Closing the Planning-Learning Loop with Application to Autonomous Driving
This work addresses the critical challenge of real-time planning for autonomous vehicles in complex urban environments, particularly for improving decision-making and safety in dense traffic.
This paper introduces LeTS-Drive, an algorithm that integrates planning and learning in a closed loop to address real-time planning under uncertainty for autonomous driving. It learns a policy and value function from an online planner, which then uses these as heuristics to improve its real-time performance. The system demonstrates superior performance compared to planning or learning in isolation, and open-loop integrations.
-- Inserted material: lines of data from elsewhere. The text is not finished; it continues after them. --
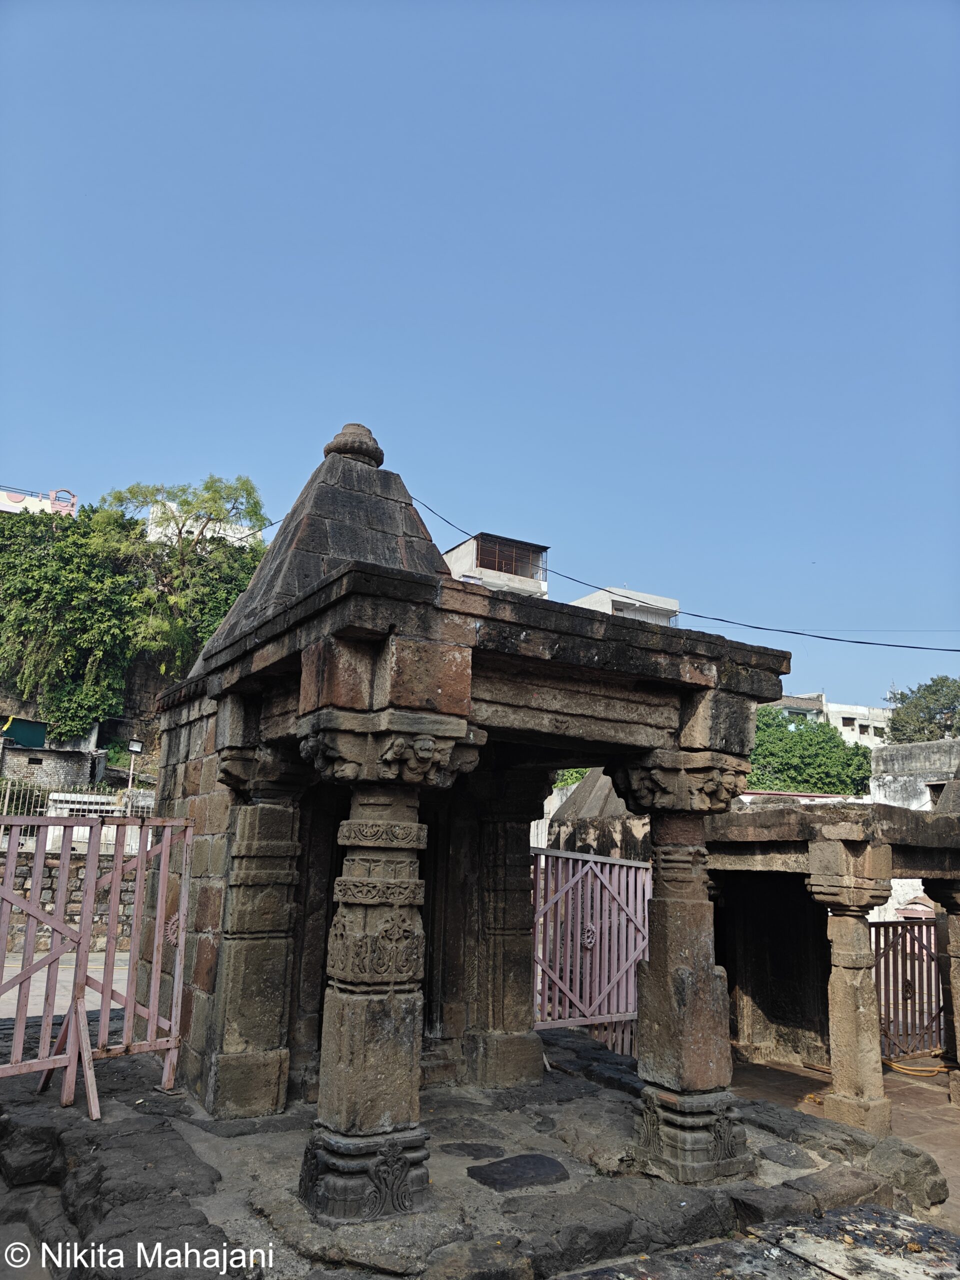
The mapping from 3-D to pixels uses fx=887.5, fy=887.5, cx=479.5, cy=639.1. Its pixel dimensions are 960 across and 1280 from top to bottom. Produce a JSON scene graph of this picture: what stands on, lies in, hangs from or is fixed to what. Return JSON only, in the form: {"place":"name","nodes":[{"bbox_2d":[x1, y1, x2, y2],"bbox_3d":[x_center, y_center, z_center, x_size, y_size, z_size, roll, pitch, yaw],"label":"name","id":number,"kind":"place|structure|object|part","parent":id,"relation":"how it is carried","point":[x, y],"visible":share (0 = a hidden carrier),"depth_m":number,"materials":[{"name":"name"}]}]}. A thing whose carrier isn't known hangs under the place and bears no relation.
{"place":"outdoors","nodes":[
{"label":"outdoors","id":0,"kind":"place"},
{"bbox_2d":[0,486,77,515],"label":"building","id":1,"kind":"structure","parent":0,"point":[11,509],"depth_m":35.40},
{"bbox_2d":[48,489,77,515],"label":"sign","id":2,"kind":"object","parent":1,"relation":"attached to","point":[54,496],"visible":0.69,"depth_m":34.34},
{"bbox_2d":[0,738,106,796],"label":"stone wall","id":3,"kind":"structure","parent":0,"point":[46,756],"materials":[{"name":"grey stone"}]},
{"bbox_2d":[1,715,48,747],"bbox_3d":[-14.426,3.040,27.720,1.711,1.093,1.266,5,-13,-13],"label":"green tarp","id":4,"kind":"object","parent":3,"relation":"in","point":[38,730],"visible":0.78,"depth_m":27.52,"materials":[{"name":"green"}]},
{"bbox_2d":[0,951,129,1019],"label":"road","id":5,"kind":"structure","parent":0,"point":[114,974],"materials":[{"name":"grey concrete"}]},
{"bbox_2d":[0,849,139,954],"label":"stone wall","id":6,"kind":"structure","parent":0,"point":[46,883],"depth_m":14.26,"materials":[{"name":"stone"}]},
{"bbox_2d":[0,779,153,822],"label":"metal fence","id":7,"kind":"object","parent":6,"relation":"attached to","point":[6,802],"visible":0.49,"depth_m":16.93,"materials":[{"name":"metal"}]},
{"bbox_2d":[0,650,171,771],"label":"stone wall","id":8,"kind":"structure","parent":0,"point":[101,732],"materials":[{"name":"grey stone"}]},
{"bbox_2d":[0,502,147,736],"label":"tree","id":9,"kind":"object","parent":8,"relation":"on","point":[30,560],"visible":0.87,"depth_m":27.68,"materials":[{"name":"green plant"}]},
{"bbox_2d":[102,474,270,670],"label":"tree","id":10,"kind":"object","parent":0,"point":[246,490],"visible":0.82,"depth_m":29.34,"materials":[{"name":"green plant"}]},
{"bbox_2d":[144,501,261,546],"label":"white building","id":11,"kind":"structure","parent":0,"point":[230,539],"depth_m":38.69,"materials":[{"name":"white paint"}]},
{"bbox_2d":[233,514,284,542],"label":"power line","id":12,"kind":"object","parent":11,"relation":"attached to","point":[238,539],"visible":0.51,"depth_m":16.69,"materials":[{"name":"black plastic"}]},
{"bbox_2d":[0,1022,945,1279],"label":"stone platform","id":13,"kind":"structure","parent":0,"point":[204,1176],"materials":[{"name":"grey stone"}]},
{"bbox_2d":[0,814,193,1114],"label":"metal gate","id":14,"kind":"structure","parent":13,"relation":"on","point":[151,1020],"depth_m":5.44,"materials":[{"name":"pink metal"}]},
{"bbox_2d":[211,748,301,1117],"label":"stone pillar","id":15,"kind":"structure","parent":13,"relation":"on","point":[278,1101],"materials":[{"name":"brown stone"}]},
{"bbox_2d":[296,738,464,1223],"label":"stone pillar","id":16,"kind":"structure","parent":13,"relation":"on","point":[346,1031],"depth_m":4.01,"materials":[{"name":"stone"}]},
{"label":"base","id":17,"kind":"part","parent":16,"relation":"part of","materials":[{"name":"stone"}]},
{"bbox_2d":[144,441,798,1223],"bbox_3d":[-0.382,0.972,5.970,3.392,4.194,4.160,10,-15,-32],"label":"stone pavilion","id":18,"kind":"structure","parent":13,"relation":"on","point":[462,627],"depth_m":5.15,"materials":[{"name":"brown stone"}]},
{"bbox_2d":[323,422,383,465],"bbox_3d":[-1.014,-1.522,7.142,0.474,0.384,0.478,10,-15,-32],"label":"finial","id":19,"kind":"object","parent":18,"relation":"on","point":[381,458],"visible":0.67,"depth_m":6.99,"materials":[{"name":"brown stone"}]},
{"bbox_2d":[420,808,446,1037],"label":"doorway","id":20,"kind":"structure","parent":18,"relation":"in","point":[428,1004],"depth_m":6.28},
{"bbox_2d":[531,842,652,1050],"bbox_3d":[0.961,2.697,7.756,1.746,1.914,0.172,10,-15,-32],"label":"metal gate","id":21,"kind":"structure","parent":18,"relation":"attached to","point":[586,1009],"depth_m":7.77,"materials":[{"name":"metal"}]},
{"bbox_2d":[442,1141,503,1159],"bbox_3d":[-0.055,2.800,4.870,0.363,0.024,0.358,10,-15,-32],"label":"stone slab","id":22,"kind":"structure","parent":13,"relation":"in","point":[478,1149],"depth_m":4.84,"materials":[{"name":"grey stone"}]},
{"bbox_2d":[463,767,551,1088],"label":"stone pillar","id":23,"kind":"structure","parent":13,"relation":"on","point":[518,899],"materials":[{"name":"brown stone"}]},
{"bbox_2d":[468,1152,571,1191],"bbox_3d":[0.208,2.771,4.615,0.577,0.046,0.493,10,-15,-32],"label":"stone slab","id":24,"kind":"object","parent":13,"relation":"in","point":[520,1157],"visible":0.98,"depth_m":4.55,"materials":[{"name":"grey stone"}]},
{"bbox_2d":[615,759,754,1185],"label":"stone pillar","id":25,"kind":"structure","parent":13,"relation":"on","point":[644,1074],"depth_m":4.86,"materials":[{"name":"stone"}]},
{"label":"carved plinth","id":26,"kind":"part","parent":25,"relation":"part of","materials":[{"name":"stone"}]},
{"bbox_2d":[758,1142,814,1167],"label":"flat stone","id":27,"kind":"object","parent":13,"relation":"on","point":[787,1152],"visible":0.97,"depth_m":5.30,"materials":[{"name":"grey stone"}]},
{"bbox_2d":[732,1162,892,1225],"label":"stone block","id":28,"kind":"structure","parent":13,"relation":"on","point":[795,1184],"depth_m":4.66,"materials":[{"name":"grey stone"}]},
{"bbox_2d":[0,0,959,721],"label":"sky","id":29,"kind":"structure","parent":0,"point":[64,466],"materials":[{"name":"blue"}]},
{"bbox_2d":[441,532,548,598],"label":"building","id":30,"kind":"structure","parent":0,"point":[449,555],"materials":[{"name":"white paint"}]},
{"bbox_2d":[473,537,543,578],"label":"window","id":31,"kind":"structure","parent":30,"relation":"in","point":[499,566],"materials":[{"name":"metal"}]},
{"bbox_2d":[568,586,679,626],"label":"white building","id":32,"kind":"structure","parent":0,"point":[584,601],"materials":[{"name":"white paint"}]},
{"bbox_2d":[402,495,958,651],"bbox_3d":[3.756,-1.165,15.918,2.215,2.297,8.077,10,-15,-32],"label":"power line","id":33,"kind":"object","parent":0,"point":[797,633],"visible":0.85,"depth_m":15.58,"materials":[{"name":"plastic"}]},
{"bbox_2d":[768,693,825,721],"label":"building","id":34,"kind":"structure","parent":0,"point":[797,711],"materials":[{"name":"white paint"}]},
{"bbox_2d":[759,692,892,748],"label":"white building","id":35,"kind":"structure","parent":0,"point":[840,719],"materials":[{"name":"white paint"}]},
{"bbox_2d":[700,792,959,1118],"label":"stone pavilion","id":36,"kind":"structure","parent":0,"point":[803,816],"materials":[{"name":"stone"}]},
{"bbox_2d":[726,1054,959,1223],"label":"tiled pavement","id":37,"kind":"structure","parent":0,"point":[945,1109],"materials":[{"name":"grey stone"}]},
{"bbox_2d":[807,834,894,1135],"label":"stone pillar","id":38,"kind":"structure","parent":37,"relation":"on","point":[834,955],"depth_m":6.81,"materials":[{"name":"stone"}]},
{"bbox_2d":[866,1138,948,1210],"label":"rock","id":39,"kind":"object","parent":37,"relation":"on","point":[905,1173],"visible":0.76,"depth_m":5.40,"materials":[{"name":"grey stone"}]},
{"bbox_2d":[872,915,947,1063],"bbox_3d":[4.541,3.653,9.354,1.012,1.629,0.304,10,-15,-32],"label":"metal gate","id":40,"kind":"structure","parent":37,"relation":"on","point":[913,988],"depth_m":9.38,"materials":[{"name":"metal"}]},
{"bbox_2d":[883,1048,953,1077],"bbox_3d":[4.452,4.304,9.030,0.758,0.116,0.689,5,-13,-15],"label":"yellow hose","id":41,"kind":"object","parent":37,"relation":"on","point":[937,1068],"visible":0.75,"depth_m":8.90,"materials":[{"name":"plastic"}]},
{"bbox_2d":[924,876,959,1099],"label":"stone pillar","id":42,"kind":"structure","parent":37,"relation":"on","point":[958,918],"depth_m":8.13,"materials":[{"name":"stone"}]},
{"bbox_2d":[869,737,959,811],"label":"building","id":43,"kind":"structure","parent":0,"point":[898,767],"depth_m":24.57,"materials":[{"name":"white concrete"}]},
{"label":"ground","id":44,"kind":"structure","parent":0},
{"bbox_2d":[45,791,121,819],"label":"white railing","id":45,"kind":"object","parent":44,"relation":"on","point":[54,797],"visible":0.48,"depth_m":16.89,"materials":[{"name":"white"}]},
{"bbox_2d":[125,738,144,803],"bbox_3d":[-8.173,3.806,20.734,0.385,2.868,0.393,-2,-13,18],"label":"lamp post","id":46,"kind":"object","parent":44,"relation":"on","point":[135,748],"visible":0.72,"depth_m":20.89,"materials":[{"name":"metal"}]},
{"bbox_2d":[551,767,591,789],"bbox_3d":[3.091,5.226,28.817,4.154,2.798,4.352,10,-15,-32],"label":"shrub","id":47,"kind":"object","parent":44,"relation":"on","point":[565,781],"visible":0.15,"depth_m":27.95,"materials":[{"name":"green plant"}]},
{"bbox_2d":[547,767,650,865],"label":"stone shrine","id":48,"kind":"object","parent":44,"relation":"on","point":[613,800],"visible":0.3,"depth_m":10.25,"materials":[{"name":"grey stone"}]},
{"bbox_2d":[559,1201,959,1279],"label":"stone slab","id":49,"kind":"structure","parent":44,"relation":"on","point":[887,1214],"depth_m":3.99,"materials":[{"name":"grey stone"}]},
{"bbox_2d":[747,708,874,795],"bbox_3d":[13.648,6.818,38.198,7.946,7.833,6.797,1,-13,1],"label":"tree","id":50,"kind":"object","parent":44,"relation":"on","point":[837,746],"visible":0.52,"depth_m":36.87,"materials":[{"name":"green plant"}]},
{"bbox_2d":[884,675,959,744],"label":"tree","id":51,"kind":"object","parent":44,"relation":"on","point":[903,695],"visible":0.71,"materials":[{"name":"green plant"}]}
]}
Real-time planning under uncertainty is critical for robots operating in complex dynamic environments. Consider, for example, an autonomous robot vehicle driving in dense, unregulated urban traffic of cars, motorcycles, buses, etc. The robot vehicle has to plan in both short and long terms, in order to interact with many traffic participants with uncertain intentions and drive effectively. Planning explicitly over a long time horizon, however, incurs prohibitive computational costs and is impractical under real-time constraints. To achieve real-time performance for large-scale planning, this work introduces a new algorithm Learning from Tree Search for Driving (LeTS-Drive), which integrates planning and learning in a closed loop, and applies it to autonomous driving in crowded urban traffic in simulation. Specifically, LeTS-Drive learns a policy and its value function from data provided by an online planner, which searches a sparsely-sampled belief tree; the online planner in turn uses the learned policy and value functions as heuristics to scale up its run-time performance for real-time robot control. These two steps are repeated to form a closed loop so that the planner and the learner inform each other and improve in synchrony. The algorithm learns on its own in a self-supervised manner, without human effort on explicit data labeling. Experimental results demonstrate that LeTS-Drive outperforms either planning or learning alone, as well as open-loop integration of planning and learning.